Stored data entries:
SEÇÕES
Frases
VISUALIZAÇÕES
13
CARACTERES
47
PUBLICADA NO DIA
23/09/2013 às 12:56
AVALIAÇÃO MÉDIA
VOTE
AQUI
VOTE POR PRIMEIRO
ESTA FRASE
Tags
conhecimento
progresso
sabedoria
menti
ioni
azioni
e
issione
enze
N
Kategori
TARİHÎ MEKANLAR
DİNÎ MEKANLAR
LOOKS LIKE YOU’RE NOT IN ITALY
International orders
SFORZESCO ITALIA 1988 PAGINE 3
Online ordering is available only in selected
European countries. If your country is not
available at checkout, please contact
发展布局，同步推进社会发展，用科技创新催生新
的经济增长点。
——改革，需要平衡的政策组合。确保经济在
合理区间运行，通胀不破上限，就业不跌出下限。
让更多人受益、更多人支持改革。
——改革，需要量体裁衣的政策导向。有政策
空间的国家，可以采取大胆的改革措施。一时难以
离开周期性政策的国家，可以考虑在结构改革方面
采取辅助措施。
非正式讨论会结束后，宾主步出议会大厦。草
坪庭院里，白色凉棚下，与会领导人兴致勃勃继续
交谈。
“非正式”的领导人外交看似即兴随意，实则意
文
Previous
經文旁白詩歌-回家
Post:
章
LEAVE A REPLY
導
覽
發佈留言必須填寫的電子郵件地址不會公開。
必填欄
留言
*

▶ What to do
From the line containing "VISUALIZAÇÕES" down to the last line, reproduce the records exactly. Include both ends.

▶ Output of the exercise
VISUALIZAÇÕES
13
CARACTERES
47
PUBLICADA NO DIA
23/09/2013 às 12:56
AVALIAÇÃO MÉDIA
VOTE
AQUI
VOTE POR PRIMEIRO
ESTA FRASE
Tags
conhecimento
progresso
sabedoria
menti
ioni
azioni
e
issione
enze
N
Kategori
TARİHÎ MEKANLAR
DİNÎ MEKANLAR
LOOKS LIKE YOU’RE NOT IN ITALY
International orders
SFORZESCO ITALIA 1988 PAGINE 3
Online ordering is available only in selected
European countries. If your country is not
available at checkout, please contact
发展布局，同步推进社会发展，用科技创新催生新
的经济增长点。
——改革，需要平衡的政策组合。确保经济在
合理区间运行，通胀不破上限，就业不跌出下限。
让更多人受益、更多人支持改革。
——改革，需要量体裁衣的政策导向。有政策
空间的国家，可以采取大胆的改革措施。一时难以
离开周期性政策的国家，可以考虑在结构改革方面
采取辅助措施。
非正式讨论会结束后，宾主步出议会大厦。草
坪庭院里，白色凉棚下，与会领导人兴致勃勃继续
交谈。
“非正式”的领导人外交看似即兴随意，实则意
文
Previous
經文旁白詩歌-回家
Post:
章
LEAVE A REPLY
導
覽
發佈留言必須填寫的電子郵件地址不會公開。
必填欄
留言
*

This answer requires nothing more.